The Benefits of a Concise Chain of Thought on Problem-Solving in Large Language Models

Matthew Renze,Erhan Guven
2024-10-20
Abstract:In this paper, we introduce Concise Chain-of-Thought (CCoT) prompting. We compared standard CoT and CCoT prompts to see how conciseness impacts response length and correct-answer accuracy. We evaluated this using GPT-3.5 and GPT-4 with a multiple-choice question-and-answer (MCQA) benchmark. CCoT reduced average response length by 48.70% for both GPT-3.5 and GPT-4 while having a negligible impact on problem-solving performance. However, on math problems, GPT-3.5 with CCoT incurs a performance penalty of 27.69%. Overall, CCoT leads to an average per-token cost reduction of 22.67%. All code, data, and supplemental materials are available on GitHub at <a class="link-external link-https" href="https://github.com/matthewrenze/jhu-concise-cot" rel="external noopener nofollow">this https URL</a>
Computation and Language,Artificial Intelligence
What problem does this paper attempt to address?

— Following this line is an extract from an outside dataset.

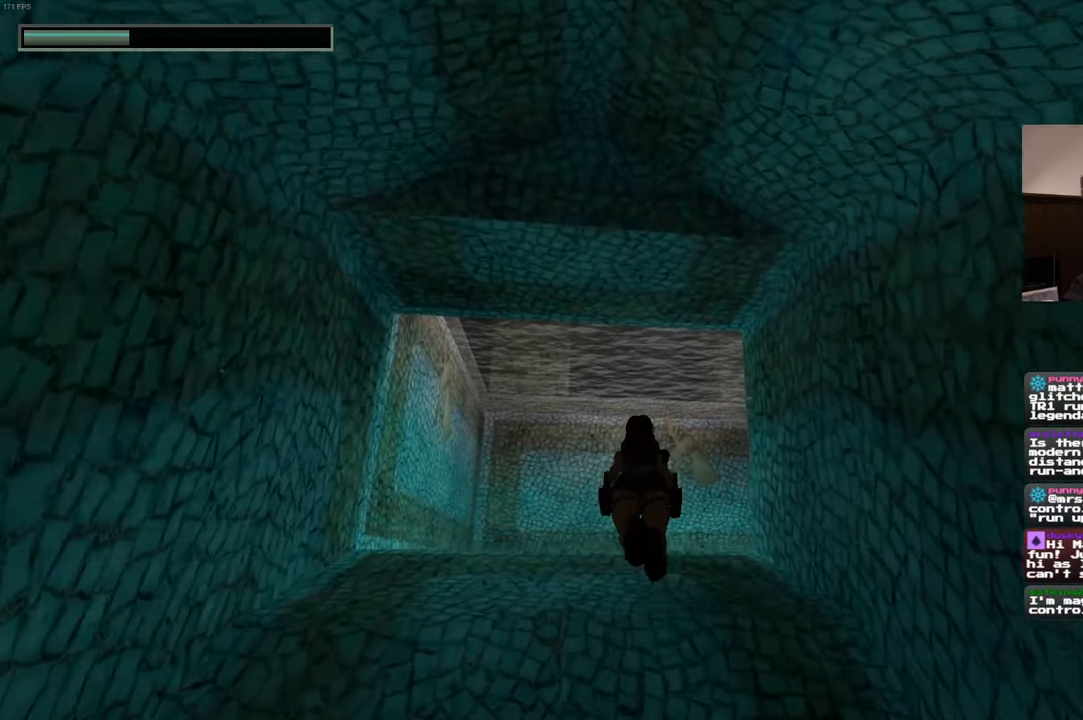
{"buttons": [], "left_stick": "up", "right_stick": "center", "events": [[350, "right_stick", "down-right"], [500, "right_stick", "center"]]}
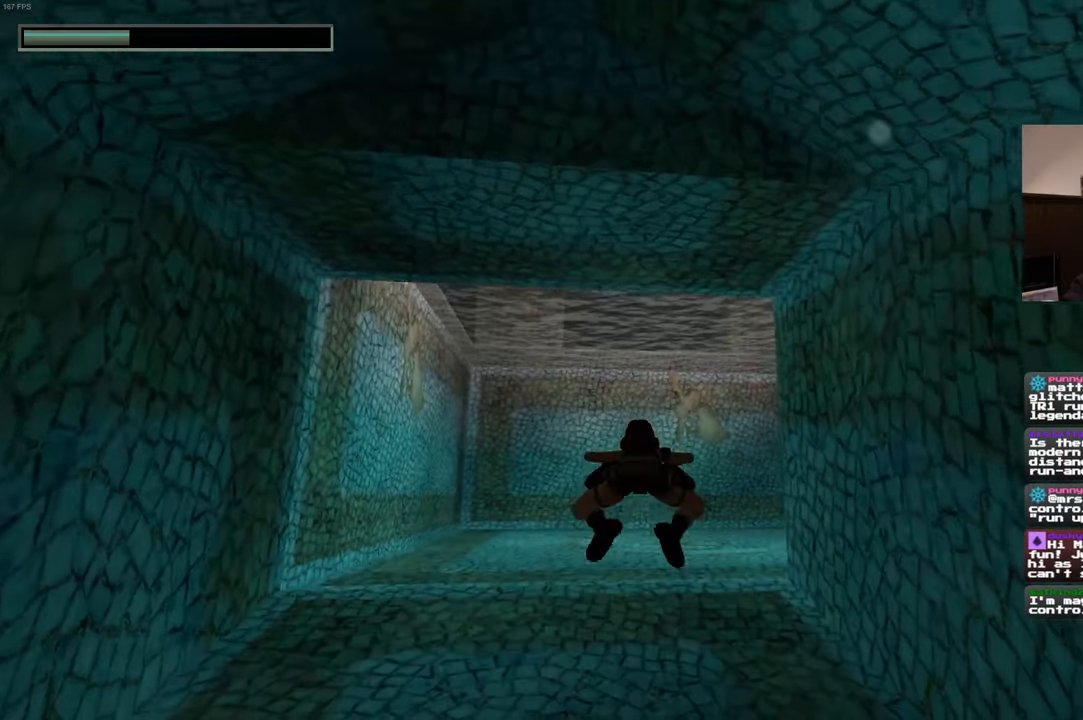
{"buttons": [], "left_stick": "up", "right_stick": "center", "events": []}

The problem that this paper attempts to solve is to explore the impact of Concise Chain - of - Thought (CCoT) prompts on the problem - solving ability and response length of large language models (LLMs). Specifically, the researchers compared the performance of standard Chain - of - Thought (CoT) prompts and CCoT prompts in multiple - choice question answering (MCQA) tasks, and used two models, GPT - 3.5 and GPT - 4, for the experiments. They hope to determine through this research: 1. **Reduction in response length**: Whether CCoT can significantly reduce the response length of LLMs, thereby reducing the cost of use. 2. **Impact on problem - solving performance**: Whether CCoT will have a negative impact on the problem - solving performance of LLMs, especially on the performance in mathematical problems. 3. **Economy and efficiency**: By reducing the response length, can CCoT bring cost savings and improve energy utilization efficiency and response speed? The research results show that CCoT can indeed significantly reduce the response length while maintaining problem - solving performance comparable to that of standard CoT in most cases. However, when using CCoT, GPT - 3.5 showed a performance decline in mathematical problems. These findings have important practical significance for AI engineers to optimize the application of LLM, and also provide theoretical inspiration for studying how LLMs perform step - by - step reasoning.